▶ **The problem**: Please rewrite the records starting at the line with "Программа Министерства финанс" and ending at the line with "測維護 — 預知何時零件應該進行", replacing "Housing Status" with "Residential Status" and keeping everything else the same. Leave the pictures out of your answer.

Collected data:

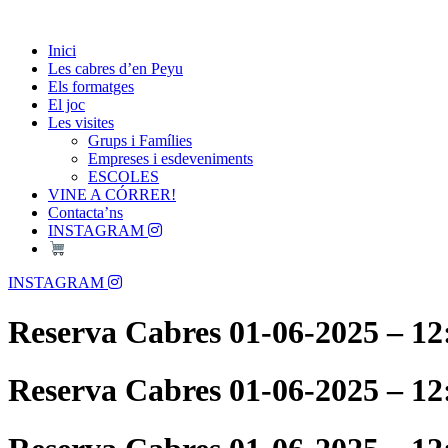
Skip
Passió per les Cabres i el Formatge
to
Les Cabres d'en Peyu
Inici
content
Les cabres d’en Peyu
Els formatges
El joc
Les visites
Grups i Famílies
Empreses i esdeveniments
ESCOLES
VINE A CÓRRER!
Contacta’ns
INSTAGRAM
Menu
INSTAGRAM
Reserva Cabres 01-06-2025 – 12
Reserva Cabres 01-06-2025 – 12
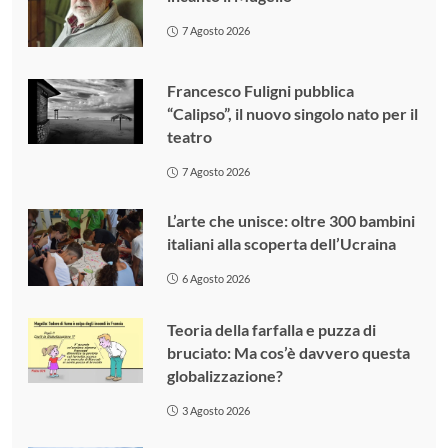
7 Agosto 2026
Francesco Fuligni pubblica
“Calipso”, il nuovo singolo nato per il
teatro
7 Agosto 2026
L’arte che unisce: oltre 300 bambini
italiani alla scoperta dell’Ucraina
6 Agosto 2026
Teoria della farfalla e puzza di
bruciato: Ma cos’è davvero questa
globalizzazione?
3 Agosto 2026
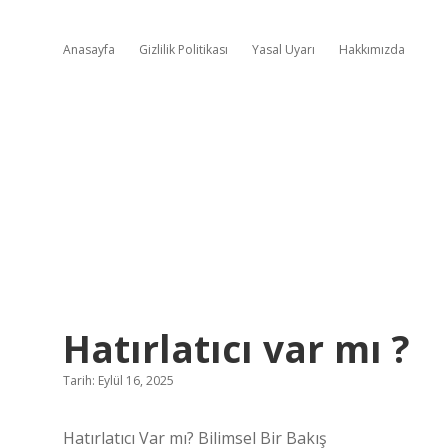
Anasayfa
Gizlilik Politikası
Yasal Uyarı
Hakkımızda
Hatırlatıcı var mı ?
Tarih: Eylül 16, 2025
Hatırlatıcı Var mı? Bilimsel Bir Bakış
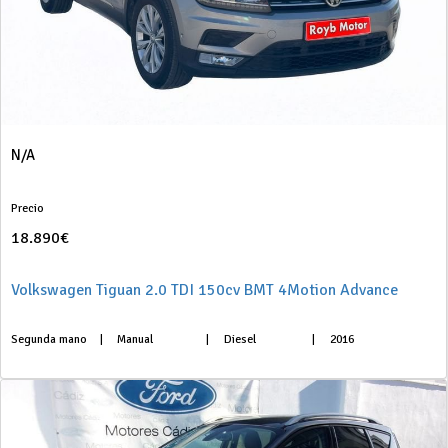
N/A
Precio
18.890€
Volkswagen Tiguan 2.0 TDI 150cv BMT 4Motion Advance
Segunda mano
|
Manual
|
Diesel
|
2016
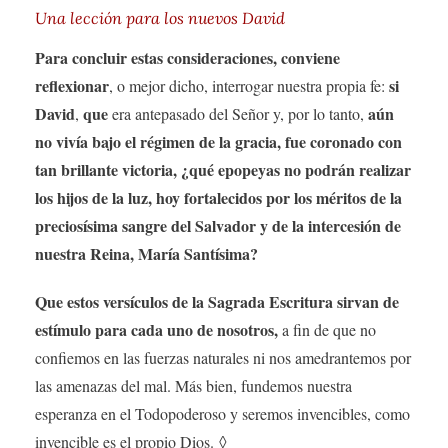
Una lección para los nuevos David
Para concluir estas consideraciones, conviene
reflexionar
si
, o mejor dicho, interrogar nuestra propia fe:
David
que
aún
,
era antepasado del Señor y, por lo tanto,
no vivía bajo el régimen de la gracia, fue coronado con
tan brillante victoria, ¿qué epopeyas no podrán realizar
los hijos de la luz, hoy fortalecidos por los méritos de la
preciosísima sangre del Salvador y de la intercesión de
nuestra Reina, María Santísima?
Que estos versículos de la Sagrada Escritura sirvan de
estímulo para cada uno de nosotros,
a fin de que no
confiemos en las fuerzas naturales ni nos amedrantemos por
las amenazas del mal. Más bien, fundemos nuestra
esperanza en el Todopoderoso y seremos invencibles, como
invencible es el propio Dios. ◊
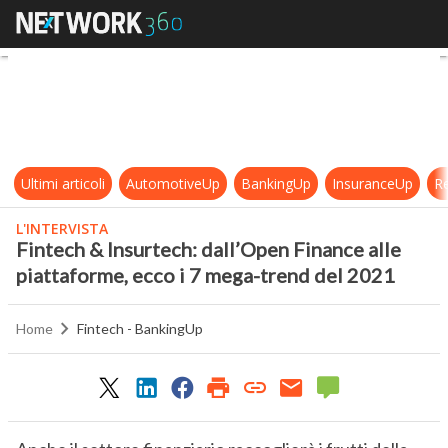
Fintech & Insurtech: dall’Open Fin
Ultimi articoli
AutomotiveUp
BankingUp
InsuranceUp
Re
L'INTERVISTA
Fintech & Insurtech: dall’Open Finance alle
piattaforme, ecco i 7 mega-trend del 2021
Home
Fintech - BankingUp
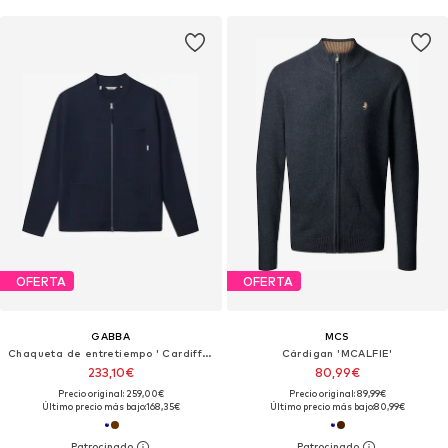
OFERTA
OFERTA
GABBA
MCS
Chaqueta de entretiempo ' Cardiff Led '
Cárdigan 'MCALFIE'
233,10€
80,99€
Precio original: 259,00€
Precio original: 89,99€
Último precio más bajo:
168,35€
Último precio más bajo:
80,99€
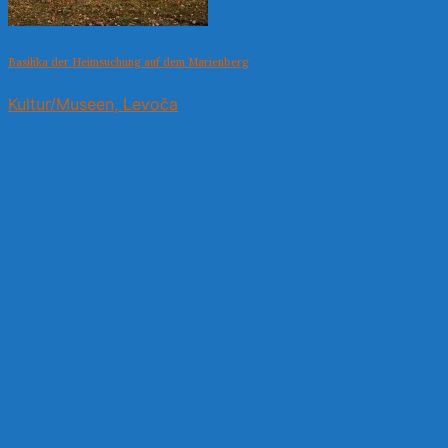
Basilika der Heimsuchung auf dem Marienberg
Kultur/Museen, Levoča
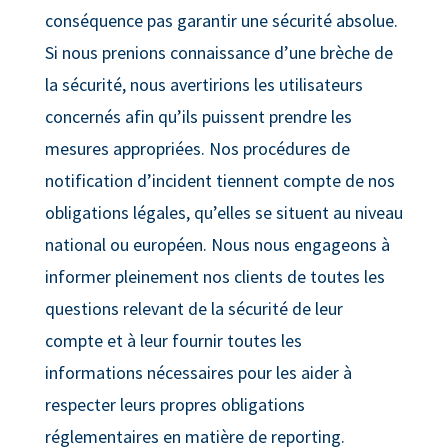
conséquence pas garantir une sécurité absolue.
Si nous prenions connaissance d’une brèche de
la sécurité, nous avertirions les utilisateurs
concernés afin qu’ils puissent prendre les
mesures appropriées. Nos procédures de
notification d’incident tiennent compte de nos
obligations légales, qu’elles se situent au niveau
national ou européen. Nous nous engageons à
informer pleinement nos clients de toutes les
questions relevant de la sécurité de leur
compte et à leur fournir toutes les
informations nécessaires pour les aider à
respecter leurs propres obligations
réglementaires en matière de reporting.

==

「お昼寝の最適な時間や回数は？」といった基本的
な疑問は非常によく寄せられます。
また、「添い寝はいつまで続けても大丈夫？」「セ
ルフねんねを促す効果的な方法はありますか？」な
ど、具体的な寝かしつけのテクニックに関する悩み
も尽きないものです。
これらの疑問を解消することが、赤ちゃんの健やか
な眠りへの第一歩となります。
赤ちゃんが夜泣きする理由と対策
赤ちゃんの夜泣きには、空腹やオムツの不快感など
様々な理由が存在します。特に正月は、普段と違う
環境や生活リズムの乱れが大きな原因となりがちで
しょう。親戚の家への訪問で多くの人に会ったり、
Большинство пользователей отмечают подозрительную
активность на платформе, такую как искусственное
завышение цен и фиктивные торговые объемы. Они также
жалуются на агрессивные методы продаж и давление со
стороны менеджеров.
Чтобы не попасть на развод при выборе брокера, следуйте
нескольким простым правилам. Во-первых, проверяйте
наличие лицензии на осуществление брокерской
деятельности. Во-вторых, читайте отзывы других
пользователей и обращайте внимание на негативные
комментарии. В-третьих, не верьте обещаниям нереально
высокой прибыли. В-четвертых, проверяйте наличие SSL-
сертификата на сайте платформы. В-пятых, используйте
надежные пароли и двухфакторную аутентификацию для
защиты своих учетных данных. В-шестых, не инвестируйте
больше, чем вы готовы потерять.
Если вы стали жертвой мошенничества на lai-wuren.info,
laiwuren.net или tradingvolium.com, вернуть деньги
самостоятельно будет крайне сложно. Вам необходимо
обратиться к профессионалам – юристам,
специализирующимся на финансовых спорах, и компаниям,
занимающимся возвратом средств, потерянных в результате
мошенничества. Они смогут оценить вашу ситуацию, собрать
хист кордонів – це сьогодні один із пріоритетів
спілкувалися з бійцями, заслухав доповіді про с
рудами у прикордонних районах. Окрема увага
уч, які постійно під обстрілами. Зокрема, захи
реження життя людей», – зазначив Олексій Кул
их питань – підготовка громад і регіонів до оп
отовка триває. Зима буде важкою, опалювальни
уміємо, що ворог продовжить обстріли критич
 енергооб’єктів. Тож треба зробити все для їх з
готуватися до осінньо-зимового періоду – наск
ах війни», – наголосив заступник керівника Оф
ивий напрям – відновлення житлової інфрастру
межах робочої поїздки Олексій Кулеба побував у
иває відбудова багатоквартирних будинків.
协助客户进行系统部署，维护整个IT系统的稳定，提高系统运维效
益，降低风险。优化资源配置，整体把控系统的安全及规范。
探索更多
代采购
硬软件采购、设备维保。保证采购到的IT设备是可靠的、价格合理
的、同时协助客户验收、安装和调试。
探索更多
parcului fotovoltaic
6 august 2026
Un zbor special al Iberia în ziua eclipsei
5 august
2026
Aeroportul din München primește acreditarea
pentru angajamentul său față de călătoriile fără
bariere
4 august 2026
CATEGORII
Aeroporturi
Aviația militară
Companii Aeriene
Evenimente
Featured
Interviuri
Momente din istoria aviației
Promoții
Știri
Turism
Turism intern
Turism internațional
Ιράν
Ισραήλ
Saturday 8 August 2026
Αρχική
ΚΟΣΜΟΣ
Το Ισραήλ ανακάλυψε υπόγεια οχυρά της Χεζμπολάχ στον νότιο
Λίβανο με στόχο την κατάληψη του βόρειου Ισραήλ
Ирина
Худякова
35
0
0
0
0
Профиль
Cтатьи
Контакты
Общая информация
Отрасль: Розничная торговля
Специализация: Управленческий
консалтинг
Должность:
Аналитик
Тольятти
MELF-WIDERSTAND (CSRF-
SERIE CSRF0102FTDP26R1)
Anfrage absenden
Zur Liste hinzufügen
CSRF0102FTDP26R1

==

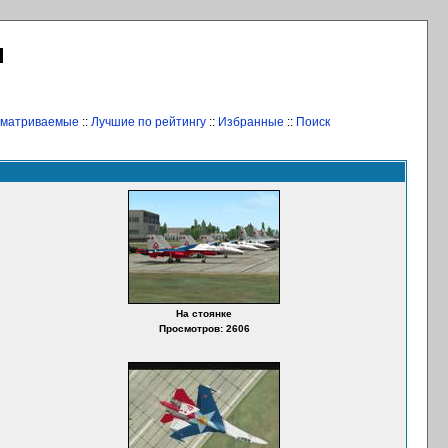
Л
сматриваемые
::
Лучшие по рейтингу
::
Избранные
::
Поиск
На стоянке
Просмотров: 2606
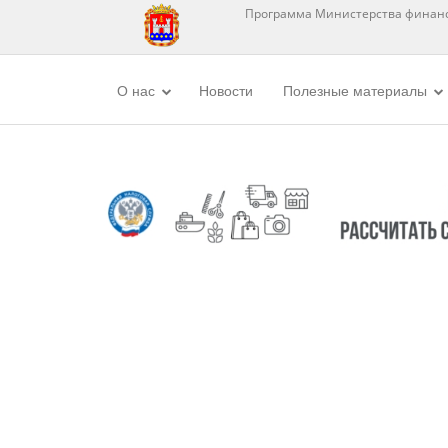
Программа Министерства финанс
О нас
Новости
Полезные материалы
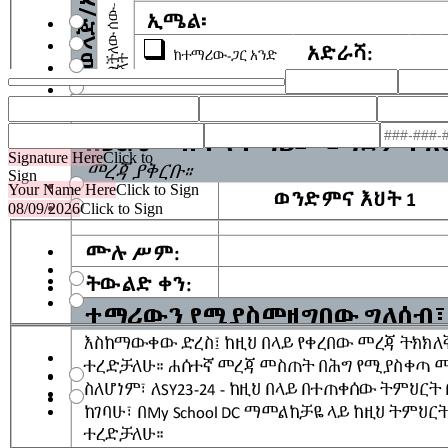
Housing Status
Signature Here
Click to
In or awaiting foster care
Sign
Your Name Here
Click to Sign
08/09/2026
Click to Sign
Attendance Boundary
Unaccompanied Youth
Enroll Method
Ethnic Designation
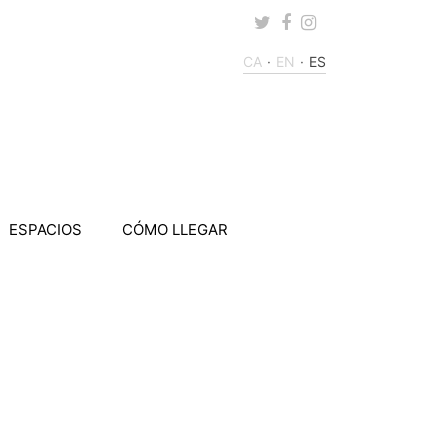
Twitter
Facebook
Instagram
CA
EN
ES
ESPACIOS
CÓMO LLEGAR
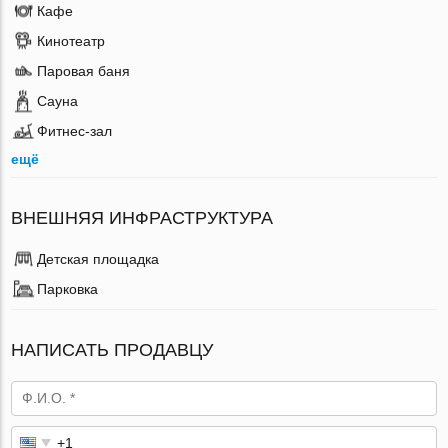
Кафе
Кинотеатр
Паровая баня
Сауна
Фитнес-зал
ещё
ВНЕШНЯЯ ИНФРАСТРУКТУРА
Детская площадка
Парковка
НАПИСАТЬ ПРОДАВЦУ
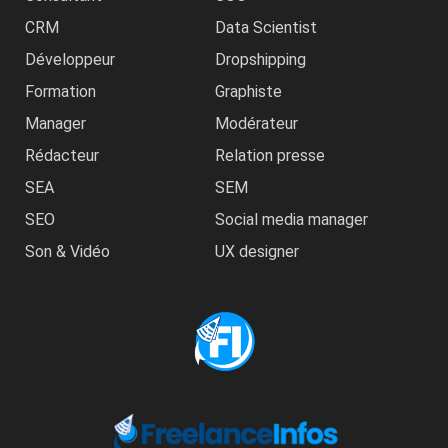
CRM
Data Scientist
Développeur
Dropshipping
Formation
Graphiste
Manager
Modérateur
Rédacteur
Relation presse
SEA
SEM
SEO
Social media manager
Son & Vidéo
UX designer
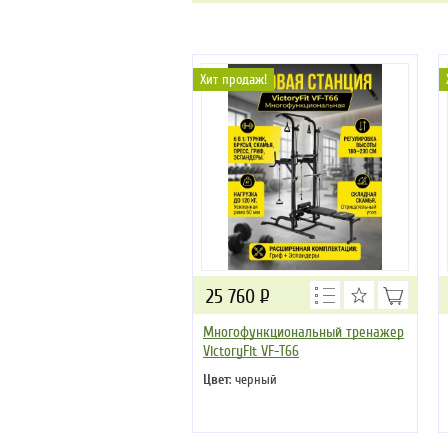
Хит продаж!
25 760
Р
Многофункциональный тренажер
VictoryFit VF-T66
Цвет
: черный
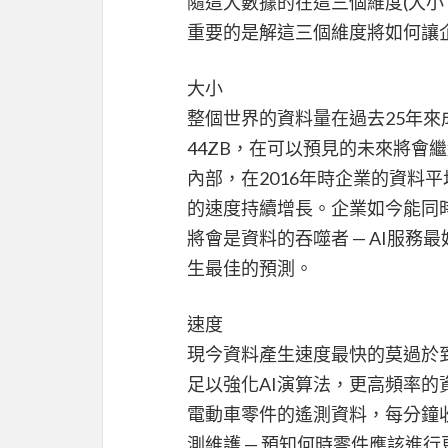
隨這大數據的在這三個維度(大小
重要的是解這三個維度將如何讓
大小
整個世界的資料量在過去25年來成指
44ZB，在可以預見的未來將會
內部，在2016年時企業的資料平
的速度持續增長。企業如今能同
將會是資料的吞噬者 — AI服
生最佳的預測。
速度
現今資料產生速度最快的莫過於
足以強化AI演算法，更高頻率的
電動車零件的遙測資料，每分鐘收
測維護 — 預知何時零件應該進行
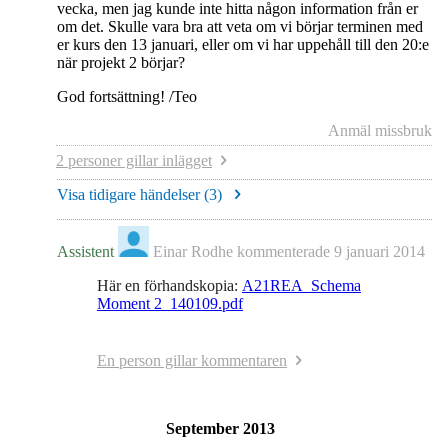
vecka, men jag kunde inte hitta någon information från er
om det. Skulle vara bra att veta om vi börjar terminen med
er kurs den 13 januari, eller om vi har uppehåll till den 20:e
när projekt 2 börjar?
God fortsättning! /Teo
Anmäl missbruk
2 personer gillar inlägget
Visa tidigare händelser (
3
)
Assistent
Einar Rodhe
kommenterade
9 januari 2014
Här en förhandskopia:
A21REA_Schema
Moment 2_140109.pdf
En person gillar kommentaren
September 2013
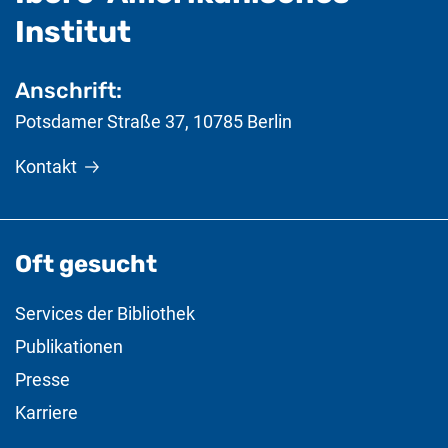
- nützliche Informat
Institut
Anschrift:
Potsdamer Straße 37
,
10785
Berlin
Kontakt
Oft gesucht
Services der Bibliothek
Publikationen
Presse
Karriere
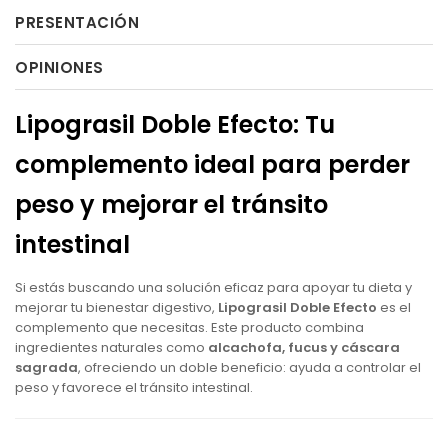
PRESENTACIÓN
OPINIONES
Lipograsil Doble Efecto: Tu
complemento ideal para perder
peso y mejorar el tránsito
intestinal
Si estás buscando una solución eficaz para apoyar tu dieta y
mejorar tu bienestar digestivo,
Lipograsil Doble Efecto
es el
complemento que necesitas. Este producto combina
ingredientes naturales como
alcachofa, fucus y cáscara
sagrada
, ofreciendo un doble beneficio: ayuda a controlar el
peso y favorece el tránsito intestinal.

▶ **Response below**:
Программа Министерства финанс
О нас
Новости
Полезные материалы
Residential Status
Signature Here
Click to
In or awaiting foster care
Sign
Your Name Here
Click to Sign
08/09/2026
Click to Sign
Attendance Boundary
Unaccompanied Youth
Enroll Method
Ethnic Designation
Twitter
Facebook
Instagram
CA
EN
ES
ESPACIOS
CÓMO LLEGAR
Кафе
Кинотеатр
Паровая баня
Сауна
Фитнес-зал
ещё
ВНЕШНЯЯ ИНФРАСТРУКТУРА
Детская площадка
Парковка
НАПИСАТЬ ПРОДАВЦУ
CRM
Data Scientist
Développeur
Dropshipping
Formation
Graphiste
Manager
Modérateur
Rédacteur
Relation presse
SEA
SEM
SEO
Social media manager
Son & Vidéo
UX designer
Хит продаж!
25 760
Р
Многофункциональный тренажер
VictoryFit VF-T66
Цвет
: черный
隨這大數據的在這三個維度(大小
重要的是解這三個維度將如何讓
大小
整個世界的資料量在過去25年來成指
44ZB，在可以預見的未來將會
內部，在2016年時企業的資料平
的速度持續增長。企業如今能同
將會是資料的吞噬者 — AI服
生最佳的預測。
速度
現今資料產生速度最快的莫過於
足以強化AI演算法，更高頻率的
電動車零件的遙測資料，每分鐘收
測維護 — 預知何時零件應該進行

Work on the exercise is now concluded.